» **To do**
Pictures stay out. Everything else in the entries is copied exactly.
----- Exercise inputs -----
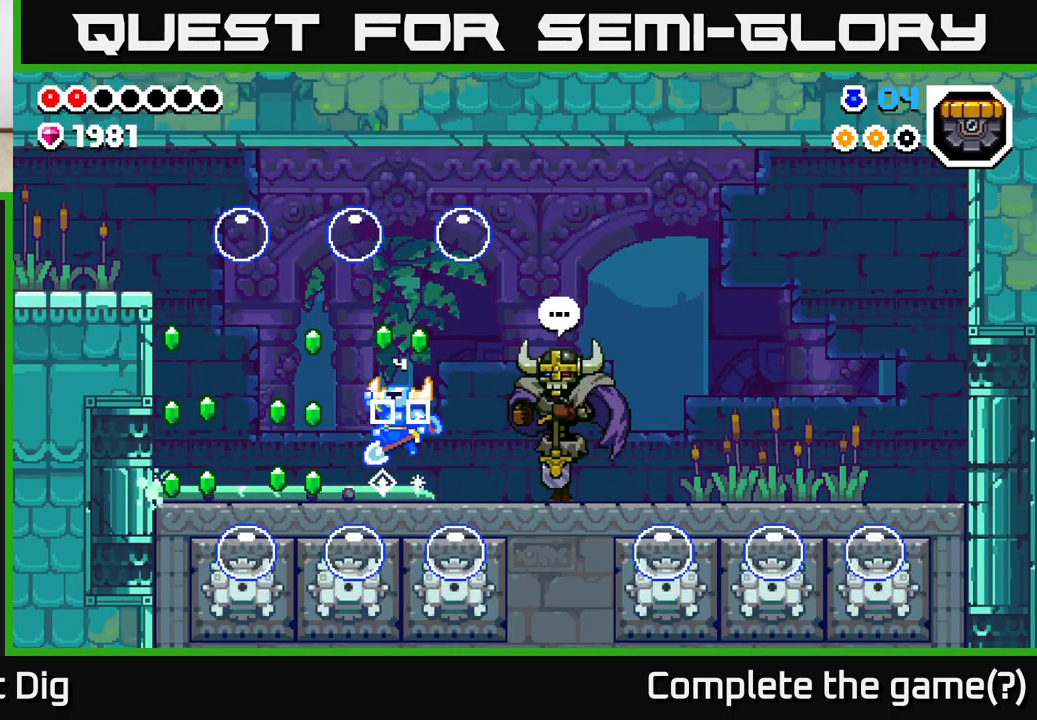
{"buttons": ["A"], "left_stick": "left", "right_stick": "center", "events": [[50, "left_stick", "right"], [67, "A", "up"], [217, "left_stick", "left"], [483, "A", "down"]]}
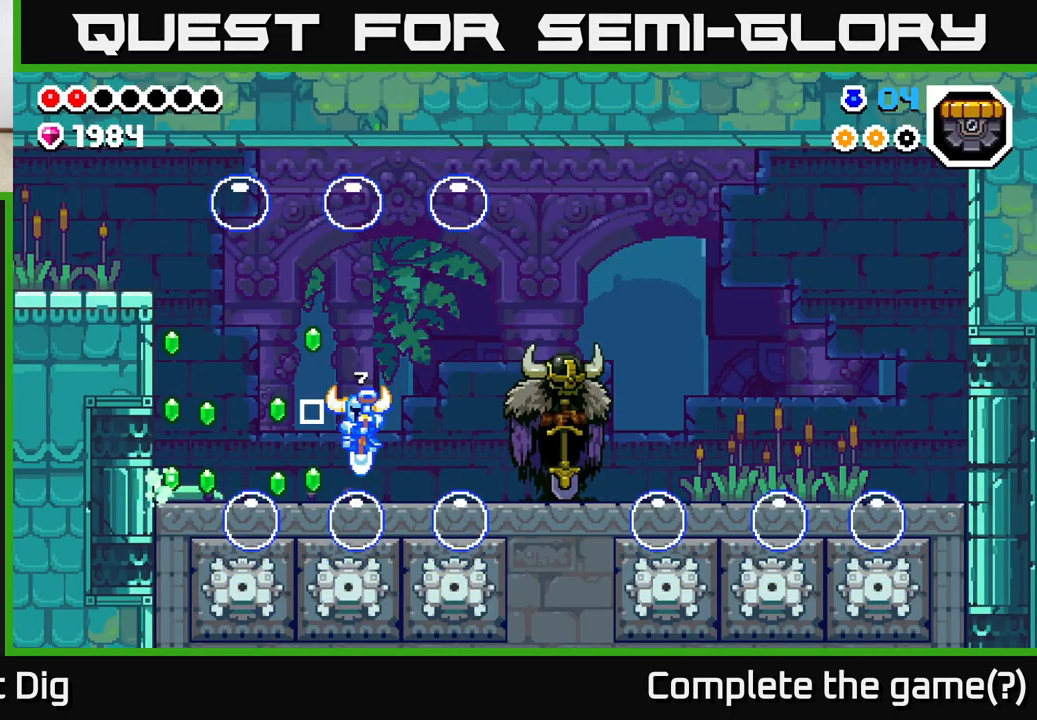
{"buttons": [], "left_stick": "center", "right_stick": "center", "events": [[100, "A", "up"], [267, "left_stick", "center"]]}
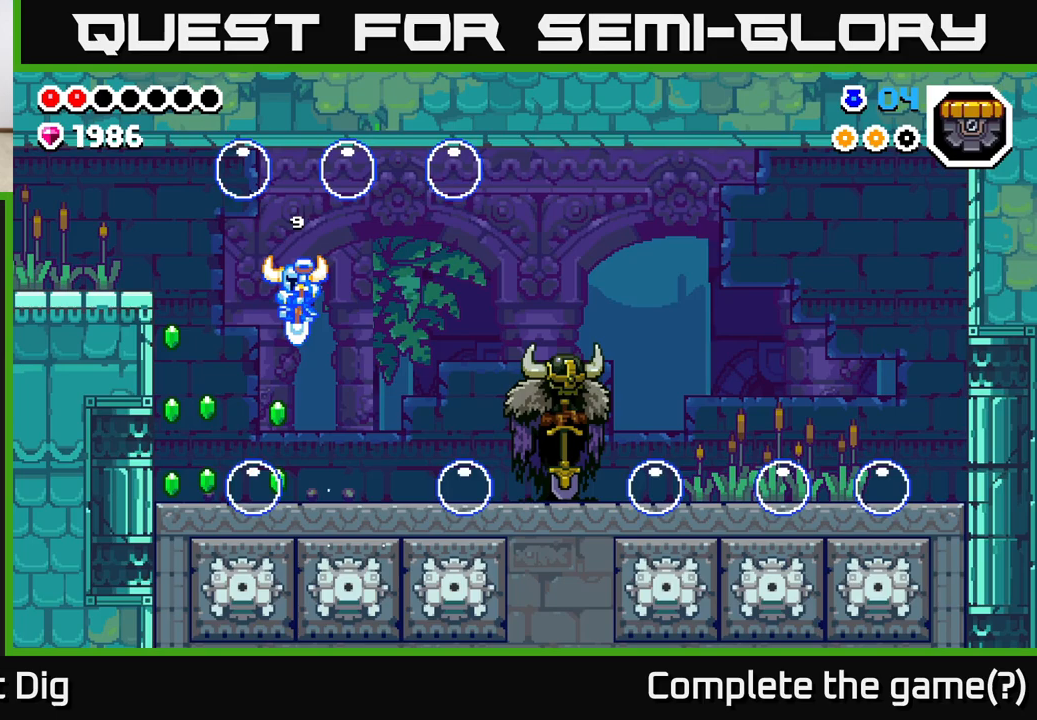
{"buttons": [], "left_stick": "left", "right_stick": "center", "events": [[50, "left_stick", "left"]]}
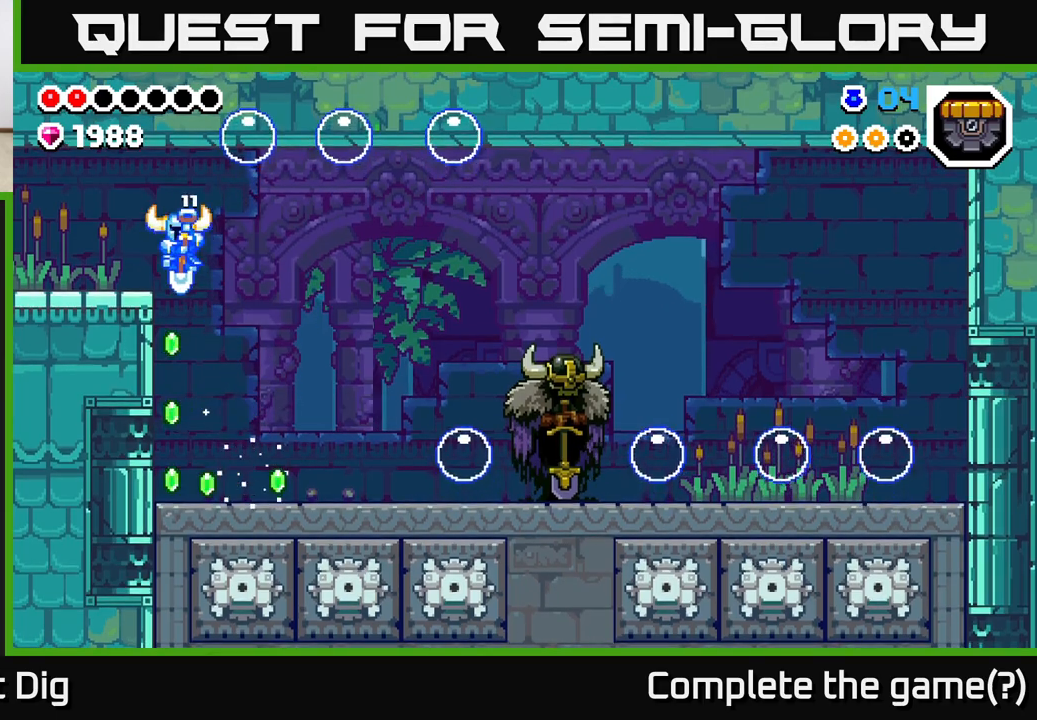
{"buttons": [], "left_stick": "right", "right_stick": "center", "events": [[33, "left_stick", "center"], [500, "left_stick", "right"]]}
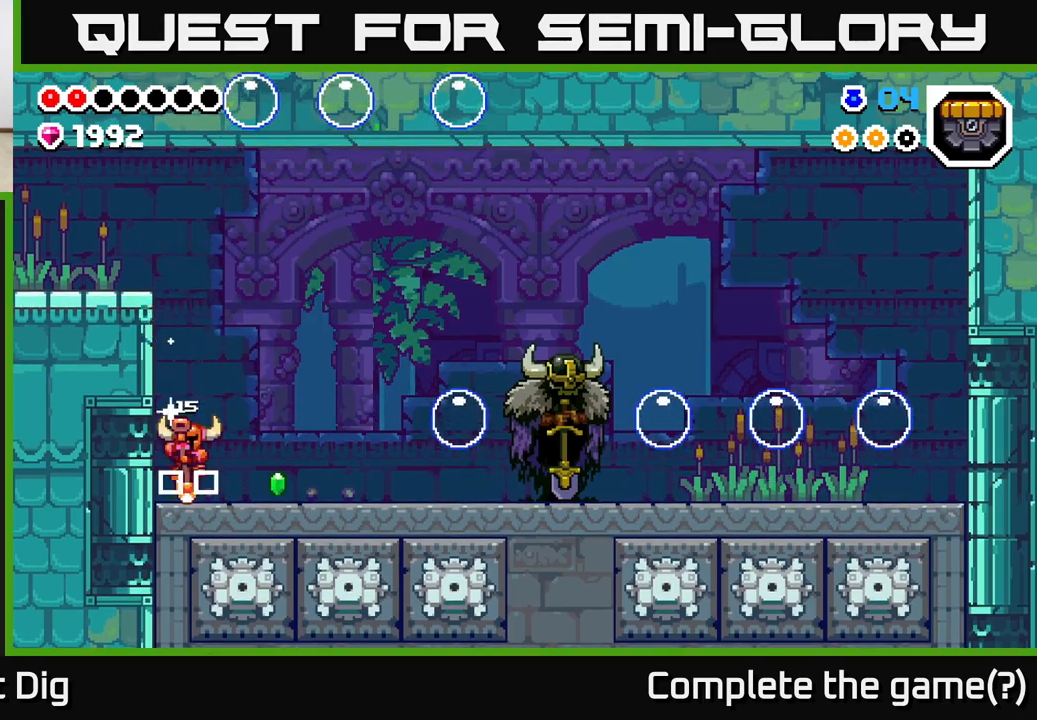
{"buttons": [], "left_stick": "left", "right_stick": "center", "events": [[417, "left_stick", "left"]]}
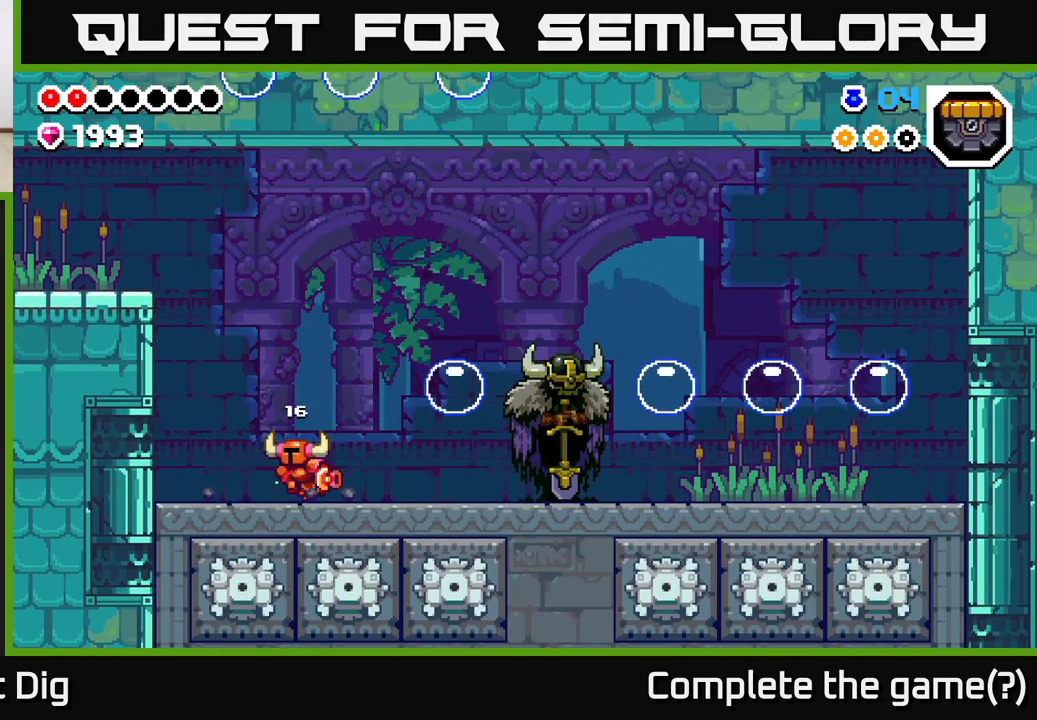
{"buttons": [], "left_stick": "center", "right_stick": "center", "events": [[483, "left_stick", "center"]]}
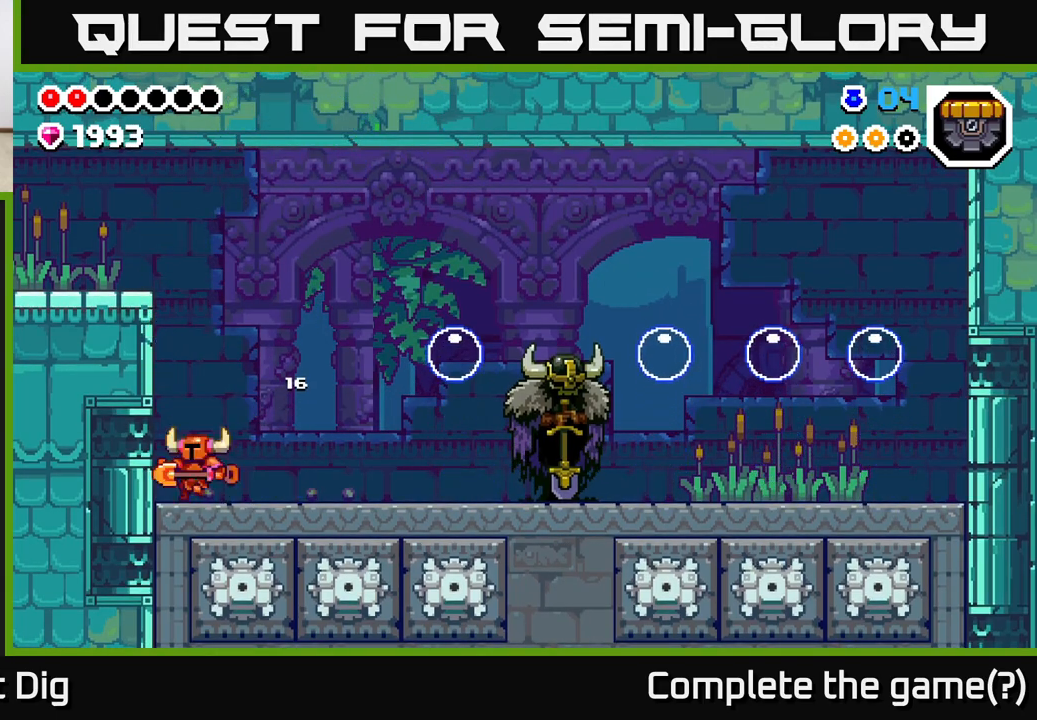
{"buttons": [], "left_stick": "center", "right_stick": "center", "events": [[33, "left_stick", "right"], [483, "left_stick", "center"]]}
-----
» **Response**
{"buttons": ["A"], "left_stick": "left", "right_stick": "center", "events": [[50, "left_stick", "right"], [67, "A", "up"], [217, "left_stick", "left"], [483, "A", "down"]]}
{"buttons": [], "left_stick": "center", "right_stick": "center", "events": [[100, "A", "up"], [267, "left_stick", "center"]]}
{"buttons": [], "left_stick": "left", "right_stick": "center", "events": [[50, "left_stick", "left"]]}
{"buttons": [], "left_stick": "right", "right_stick": "center", "events": [[33, "left_stick", "center"], [500, "left_stick", "right"]]}
{"buttons": [], "left_stick": "left", "right_stick": "center", "events": [[417, "left_stick", "left"]]}
{"buttons": [], "left_stick": "center", "right_stick": "center", "events": [[483, "left_stick", "center"]]}
{"buttons": [], "left_stick": "center", "right_stick": "center", "events": [[33, "left_stick", "right"], [483, "left_stick", "center"]]}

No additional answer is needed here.